L’Itinéraire d’Antonin et la Table théodosienne sont muets sur la voie romaine de Poitiers à Angers; néanmoins son existence est certaine, elle est prouvée par les débris qui subsistent encore et par des chartres qui la nomment le Grand-Chemin de la Chaussée. Cette voie passait au village des Marnes, non loin de la célèbre abbaye de Saint-Jouin; elle allait ensuite au moulin de Montguinier situé dans la paroisse où l’on voit aujourd’hui la vieille église de Saint-Généroux. Après avoir traversé tous ces lieux, dont les noms sont si connus dans l’Histoire du Poitou, elle arrivait aux endroits nommés la Roche-de-Luzay et Monceau Après être parvenue au gué de Thouarcé qu’elle franchissait sur un pont aujourd’hui détruit, elle passait du côté de Coulonges-en-Thouarçais, puis se dirigeait sur Angers.

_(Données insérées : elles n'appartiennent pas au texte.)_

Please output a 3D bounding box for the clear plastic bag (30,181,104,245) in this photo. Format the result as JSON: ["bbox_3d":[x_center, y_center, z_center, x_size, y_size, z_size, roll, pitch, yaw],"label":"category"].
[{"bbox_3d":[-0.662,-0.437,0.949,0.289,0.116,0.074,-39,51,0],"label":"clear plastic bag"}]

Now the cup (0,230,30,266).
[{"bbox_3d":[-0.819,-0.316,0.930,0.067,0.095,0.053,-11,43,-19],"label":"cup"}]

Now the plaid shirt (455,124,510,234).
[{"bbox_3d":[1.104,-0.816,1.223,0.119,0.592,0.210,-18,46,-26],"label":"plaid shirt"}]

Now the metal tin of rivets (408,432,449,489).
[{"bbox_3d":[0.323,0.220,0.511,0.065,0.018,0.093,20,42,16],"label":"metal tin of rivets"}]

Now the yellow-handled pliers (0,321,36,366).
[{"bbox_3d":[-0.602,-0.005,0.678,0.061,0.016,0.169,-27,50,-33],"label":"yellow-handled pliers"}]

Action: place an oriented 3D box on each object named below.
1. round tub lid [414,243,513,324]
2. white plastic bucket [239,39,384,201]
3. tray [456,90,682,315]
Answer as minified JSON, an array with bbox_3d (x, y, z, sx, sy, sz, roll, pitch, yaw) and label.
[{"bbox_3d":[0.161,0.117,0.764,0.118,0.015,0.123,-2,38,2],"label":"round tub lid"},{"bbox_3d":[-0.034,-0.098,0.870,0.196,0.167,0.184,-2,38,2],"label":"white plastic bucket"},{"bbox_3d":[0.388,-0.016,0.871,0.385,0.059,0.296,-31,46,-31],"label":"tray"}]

Un aveu du 6 mars 1568 parle en ces termes de cette voie romaine et de son pont: «Item, Mathurin et Guillaume les Audouars, tiennent de moi

«sous Ledit hommage, une pièce de terre plantée en bois, assavoir, au

«Monceau, contenant six boisselées environ, tenant d’une part au chemin

«appelé le Grand-Chemin de la Chaussée, par lequel on va dudit lieu du

«Monceau au pont de Volubine (à présent Vaulebine).»

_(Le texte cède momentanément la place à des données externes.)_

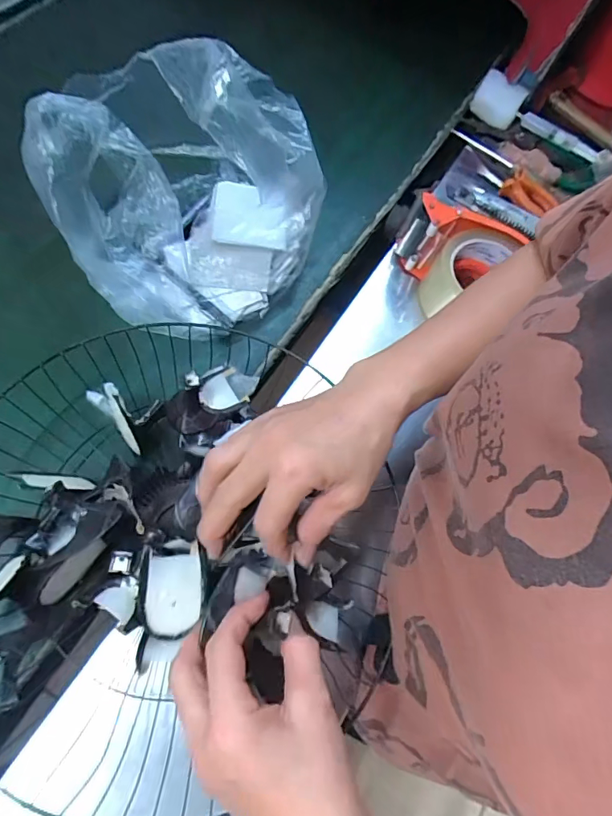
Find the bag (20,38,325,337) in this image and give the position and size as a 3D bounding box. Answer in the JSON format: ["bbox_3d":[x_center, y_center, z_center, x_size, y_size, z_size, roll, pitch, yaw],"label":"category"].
[{"bbox_3d":[-0.117,-0.209,0.427,0.214,0.161,0.215,22,67,-1],"label":"bag"}]

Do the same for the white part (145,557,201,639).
[{"bbox_3d":[-0.097,0.136,0.334,0.038,0.004,0.057,2,90,-11],"label":"white part"}]

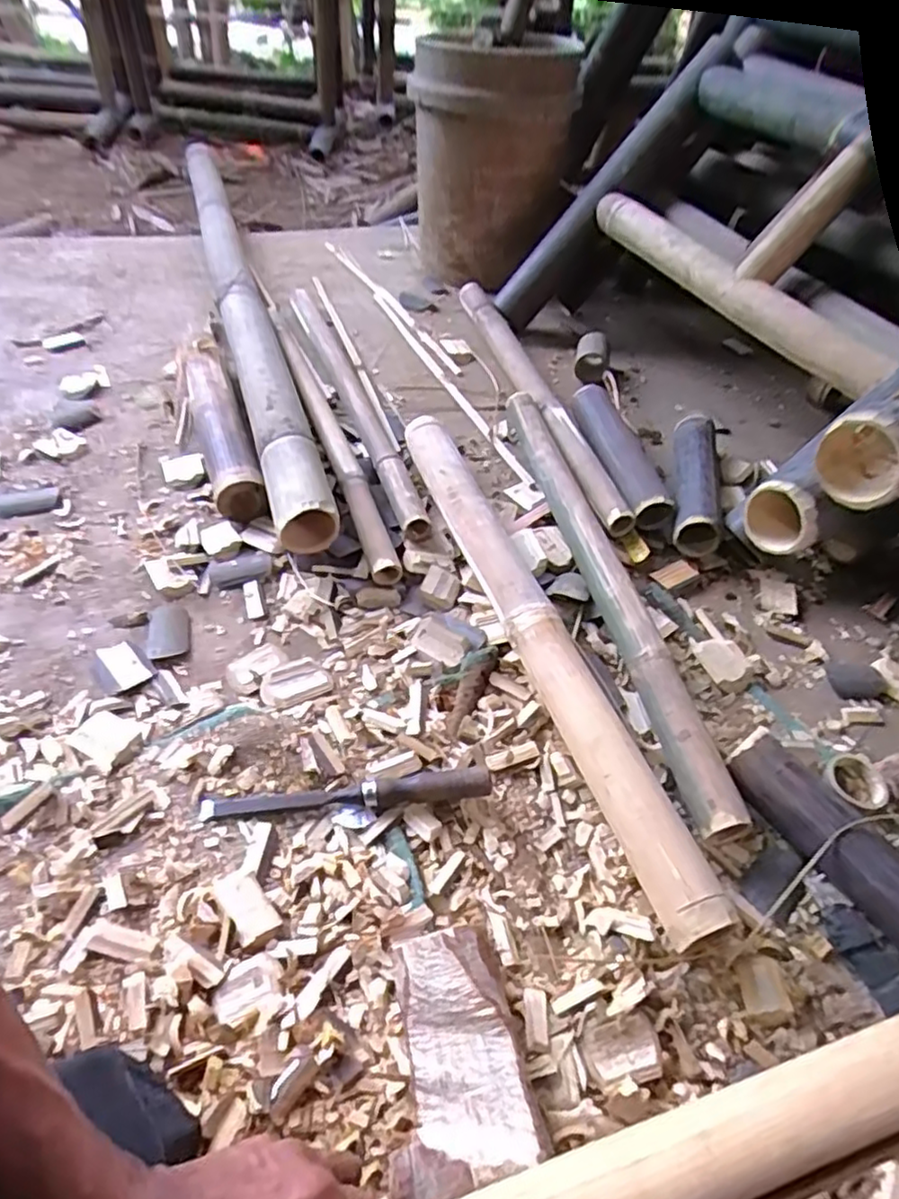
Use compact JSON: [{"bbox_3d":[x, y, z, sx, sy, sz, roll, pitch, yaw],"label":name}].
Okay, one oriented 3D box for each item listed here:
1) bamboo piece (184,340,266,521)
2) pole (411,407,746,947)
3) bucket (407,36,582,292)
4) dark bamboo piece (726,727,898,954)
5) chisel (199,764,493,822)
[{"bbox_3d":[-0.306,-0.238,0.885,0.063,0.074,0.355,-14,51,-17],"label":"bamboo piece"},{"bbox_3d":[0.076,0.018,0.692,0.058,0.064,0.650,-13,51,-16],"label":"pole"},{"bbox_3d":[0.078,-0.812,1.250,0.285,0.377,0.344,5,48,0],"label":"bucket"},{"bbox_3d":[0.336,0.226,0.538,0.056,0.058,0.269,-25,55,-24],"label":"dark bamboo piece"},{"bbox_3d":[-0.088,0.166,0.572,0.245,0.027,0.023,-2,49,-7],"label":"chisel"}]

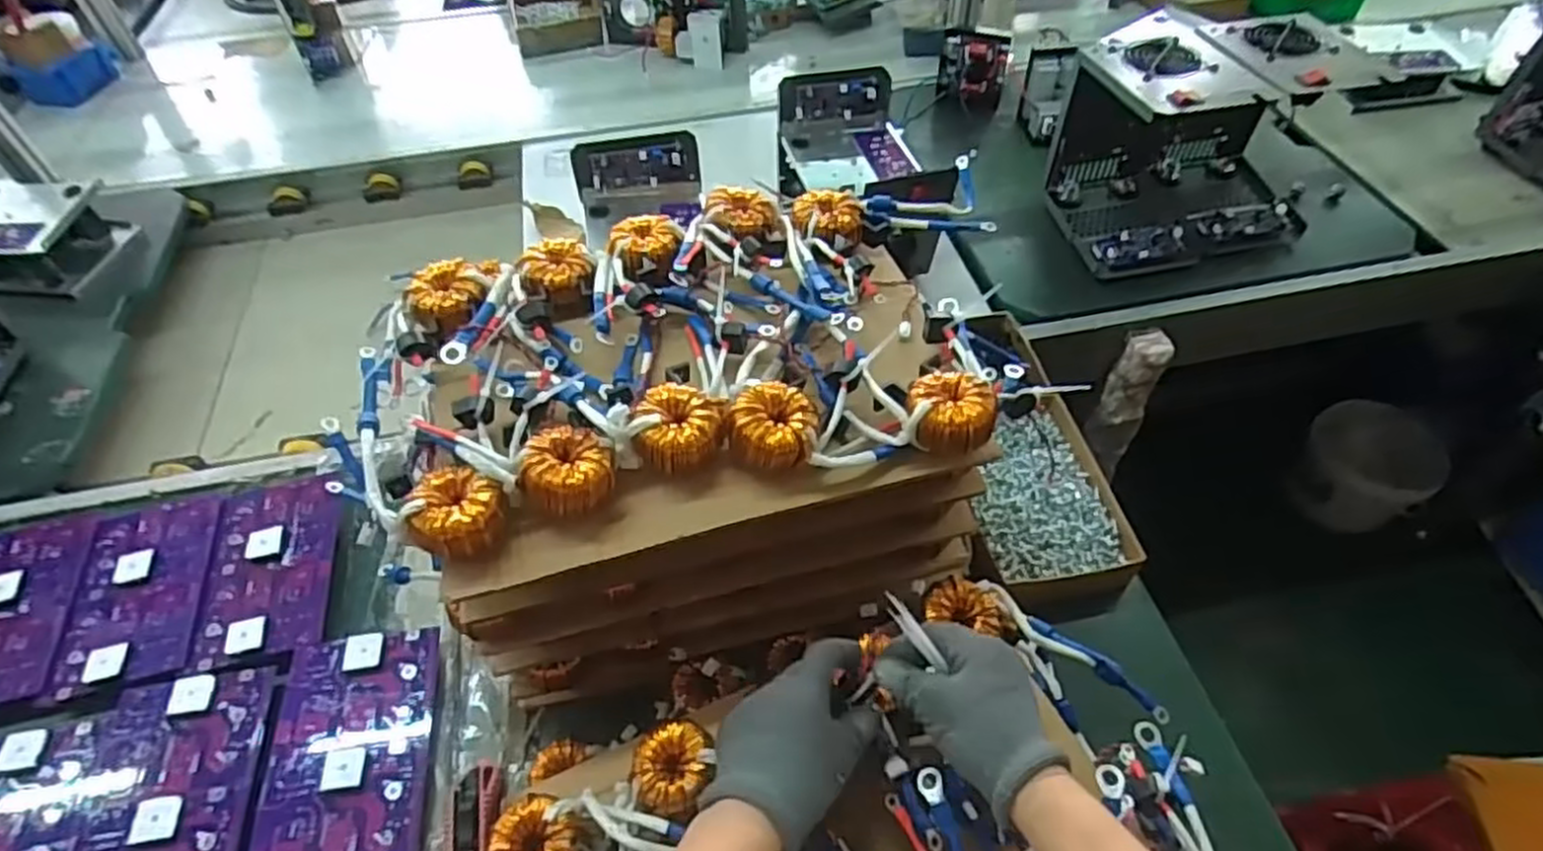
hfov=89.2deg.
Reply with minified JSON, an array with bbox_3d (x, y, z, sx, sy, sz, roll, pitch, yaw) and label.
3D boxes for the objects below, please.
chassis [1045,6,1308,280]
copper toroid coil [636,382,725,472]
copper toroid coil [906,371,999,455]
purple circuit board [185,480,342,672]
[{"bbox_3d":[0.541,-0.357,0.999,0.312,0.241,0.199,-12,52,-8],"label":"chassis"},{"bbox_3d":[-0.063,0.005,0.551,0.060,0.040,0.058,-13,52,-8],"label":"copper toroid coil"},{"bbox_3d":[0.127,-0.011,0.553,0.060,0.028,0.057,-1,51,1],"label":"copper toroid coil"},{"bbox_3d":[-0.488,0.133,0.761,0.121,0.010,0.197,-11,52,-7],"label":"purple circuit board"}]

Il existait ensuite une autre voie de traverse, ou grand chemin de communication, qui venait du côté de Saint-Maixent et conduisait vers Fontenay: on en trouve des traces assez fréquentes dans le village de Breloux, où souvent l’on a rencontré des restes légués par la puissance romaine; tantôt ce sont des briques, des monceaux de ciment, tantôt des restes de colonne. De Breloux la voie romaine suivait sa première direction, et passait par Saint-Maxire, Villiers-en-Plaine et Saint-Pompain.

Il y avait un autre chemin, qui partait de celui-ci, entre Fontenay et Saint-Pompain; il passait par les communes de Coulon et de Magné, traversait un bras de la Sèvre au gué de Menevaut, et se dirigeait vers le pont près d’Epannes et vers Usseau. M. Lary, à qui nous devons la découverte de cette nouvelle voie qui conduisait à Saintes, a rencontré dans plusieurs endroits des vestiges qui prouvent son existence d’une manière incontestable. C’est ainsi qu’au-dessus de Coulon, près de la métairie appelée Maupasset, il a découvert, sous le sol d’une vaste prairie, une chaussée d’environ 10 mètres de largeur.

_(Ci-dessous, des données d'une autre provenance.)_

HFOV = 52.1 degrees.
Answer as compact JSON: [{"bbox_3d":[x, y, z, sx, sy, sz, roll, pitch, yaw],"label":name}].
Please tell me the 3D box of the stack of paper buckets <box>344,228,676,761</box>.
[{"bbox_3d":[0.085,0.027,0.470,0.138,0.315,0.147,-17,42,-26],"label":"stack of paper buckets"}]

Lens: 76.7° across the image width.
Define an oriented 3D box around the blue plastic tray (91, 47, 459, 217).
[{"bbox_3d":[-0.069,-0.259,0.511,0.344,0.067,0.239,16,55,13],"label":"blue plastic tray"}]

Les voies romaines étaient construites avec le plus grand soin: après avoir creusé le sol à 1 mètre 40 centimètres, on mettait de larges pierres pour servir de base aux futures constructions. Cette première couche s’appelait, chez les Romains, statumen; la deuxième couche renfermait des cailloux, de la chaux et des briques qu’on mêlait ensemble; la troisième était un mélange, non moins solide, de gravier, de cailloux, de chaux ou de terre grasse; enfin, la dernière, ou summum dorsum, était composée de larges dalles; mais, quand ce n’était que des pierres brisées et de la chaux mêlées ensemble, elle portait le nom de pavimentum.

Sur les bords de ces vastes chemins qui parcouraient l’empire, on voyait, de mille en mille pas, des bornes milliaires pour indiquer les lieux parcourus et les noms de ceux qui les avaient élevées. Ces routes militaires, dont les rayons s’étendaient si loin, sortaient toutes de Rome pour rentrer dans Rome et au milieu du forum, leur commune origine. C’est là que s’élevait la plus célèbre des colonnes milliaires: elle était splendide, couverte d’or; elle reflétait les rayons du soleil; aussi la nommait-on milliarum aureum.